# Task goal
For each statement below, decide whether it agrees with the passage on Sirk's films, answering yes or no and quoting the exact words of the passage that settle it. 1. Frank S. Nugent wrote that Detlef Sierck's direction is smooth. 2. In Lured, the London nightclub is called The Golden Dove. 3. Don Druker's comment appeared in the New York Times.

# Passage to read
Prudes objected to her stage performance, loud
obstreperous persons haranguing the citizenry, some of whom beset her from the
audience at the Adelphi in her revealing costume, the captain defends her from
the stage.
He sails for Australia with his regiment, the
original writer of the cheque is only a boy, his father prosecutes.
“There are many highly interesting
scenes,” wrote Frank S. Nugent in the New York Times, “and Detlef Sierck’s direction
is smooth,” otherwise he couldn’t have cared less, To New Shores
was the title.
Hitler’s Madman
Sirk has a
transcendent view, St. Sebastian covers the Reichsprotektor as well, dying
and done with the Führer
“nonsense”. Millay opens and closes the
film on Lidice.
Losey begins M.
Klein at a point reached by Sirk nearly halfway. The
Nazis are a mailed fist and dealt with accordingly, no accommodation can be
made.
The world cracks open to reveal it, a turgid romance
on one side and a brusque comedy on the other are somewhat compressed, compartmentalized,
separated by the main action, which is scarcely fit
for human consumption.
The anecdote was told to Schoenberg in another
setting and became A Survivor from Warsaw.
T.S. of the New
York Times badly misgauged the work in a very trite manner, “tritely
constructed and badly played.” Don Druker in the Chicago
Reader notes that it is Sirk’s “first American film”, Geoff Andrew (Time
Out Film Guide) finds it “surprisingly powerful”.
“Cheapjack sensationalism” in Halliwell’s Film Guide, giving two
authorities (New York Herald Tribune,
Theodore Strauss in the New York Times)
on its “certain raw power.”
Summer Storm
The analysis,
which was not available to critics at the time, is from Losey in Accident
(and The Servant), Sirk having just made Hitler’s Madman.
The most Chekhovian of all films.
“Too meticulous concentration on mood and
character delineation”, complained A.W. in the New
York Times.
“Particularly effective despite details of character
and carefully-etched situations which consume plenty of footage and tend to
slow up the tempo,” complained Variety.
Time Out Film Guide is at a
loss, “collapsing into compromised mainstream ordinariness,” Halliwell’s
Film Guide likewise, “an interesting failure.”
A Scandal In Paris
How M. Vidocq became Chief of the Paris Police.
Much more than a masterpiece, a continually startling
work of art on the conversion of a thief born in prison who for a time takes
the name of Rousseau.
Sadly it went for nothing at the New York Times,
nothing at all.
Lured
“What any
girl wants.”
The ideal husband
is English and knows nothing about business but runs a fashionable London
nightclub, The Silver Dove. The archfiend is his
partner, who knows nothing but business, strangles girls and writes bad poetry,
both these latter under the inspiration of Baudelaire, “one of the most
fantastic madmen that ever lived”, and he resembles Stravinsky.
The nature of the
satire is thereby indicated, and she is an American, needless to say.
“Minor
murder mystery” (Halliwell’s Film Guide).
Between the two
are enough red herrings for a dozen films.
Lord Alfred
Douglas is partly responsible for the English verses given as Baudelaire’s, the archfiend’s name is Wilde,
Julian Wilde.

(Dataset entries)
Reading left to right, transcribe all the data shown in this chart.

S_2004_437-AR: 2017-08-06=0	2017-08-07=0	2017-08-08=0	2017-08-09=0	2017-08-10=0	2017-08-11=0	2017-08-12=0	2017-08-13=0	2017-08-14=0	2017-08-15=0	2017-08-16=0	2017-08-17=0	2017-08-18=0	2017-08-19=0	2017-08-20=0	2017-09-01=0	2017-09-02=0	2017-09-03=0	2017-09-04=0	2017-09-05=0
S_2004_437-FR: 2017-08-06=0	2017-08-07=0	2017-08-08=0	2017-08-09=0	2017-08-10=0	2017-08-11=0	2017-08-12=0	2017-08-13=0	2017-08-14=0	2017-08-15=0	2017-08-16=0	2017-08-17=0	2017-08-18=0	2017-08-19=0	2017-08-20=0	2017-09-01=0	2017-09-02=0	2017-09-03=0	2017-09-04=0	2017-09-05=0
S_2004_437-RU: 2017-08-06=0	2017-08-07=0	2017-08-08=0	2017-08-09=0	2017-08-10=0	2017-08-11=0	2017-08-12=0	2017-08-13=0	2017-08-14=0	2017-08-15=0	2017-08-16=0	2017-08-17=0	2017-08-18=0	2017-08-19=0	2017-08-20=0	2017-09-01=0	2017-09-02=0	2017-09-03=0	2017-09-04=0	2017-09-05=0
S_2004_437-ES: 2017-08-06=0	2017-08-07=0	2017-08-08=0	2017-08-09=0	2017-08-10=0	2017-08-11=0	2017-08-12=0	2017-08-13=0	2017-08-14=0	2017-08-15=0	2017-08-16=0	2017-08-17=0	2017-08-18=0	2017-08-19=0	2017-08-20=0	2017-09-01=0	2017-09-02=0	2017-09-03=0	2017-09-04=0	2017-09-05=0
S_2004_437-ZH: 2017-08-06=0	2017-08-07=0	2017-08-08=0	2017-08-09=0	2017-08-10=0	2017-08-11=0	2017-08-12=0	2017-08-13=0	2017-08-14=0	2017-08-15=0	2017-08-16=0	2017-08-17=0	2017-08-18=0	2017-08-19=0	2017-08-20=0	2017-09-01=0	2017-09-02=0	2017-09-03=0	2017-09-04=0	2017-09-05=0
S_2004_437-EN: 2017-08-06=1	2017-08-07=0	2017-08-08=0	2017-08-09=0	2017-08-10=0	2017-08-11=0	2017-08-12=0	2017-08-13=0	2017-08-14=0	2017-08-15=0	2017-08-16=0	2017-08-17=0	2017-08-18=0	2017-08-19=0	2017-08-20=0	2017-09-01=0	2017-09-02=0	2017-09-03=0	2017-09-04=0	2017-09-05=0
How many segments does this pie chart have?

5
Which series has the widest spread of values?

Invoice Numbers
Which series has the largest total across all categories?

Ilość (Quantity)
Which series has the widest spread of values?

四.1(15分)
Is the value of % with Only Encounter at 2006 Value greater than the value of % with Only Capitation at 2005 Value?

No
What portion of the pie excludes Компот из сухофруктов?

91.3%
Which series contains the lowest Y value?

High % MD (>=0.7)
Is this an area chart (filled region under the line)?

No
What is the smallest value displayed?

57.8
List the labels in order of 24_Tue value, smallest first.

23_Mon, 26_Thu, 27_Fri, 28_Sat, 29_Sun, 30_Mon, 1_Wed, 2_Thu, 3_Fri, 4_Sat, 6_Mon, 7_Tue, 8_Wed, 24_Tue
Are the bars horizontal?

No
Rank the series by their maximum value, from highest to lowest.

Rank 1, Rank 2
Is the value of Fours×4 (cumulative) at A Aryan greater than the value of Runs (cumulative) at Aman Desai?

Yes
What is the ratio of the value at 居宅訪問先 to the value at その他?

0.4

# Exercise response
1. Yes: "Detlef Sierck’s direction is smooth"
2. No: "The Silver Dove"
3. No: "Don Druker in the Chicago Reader"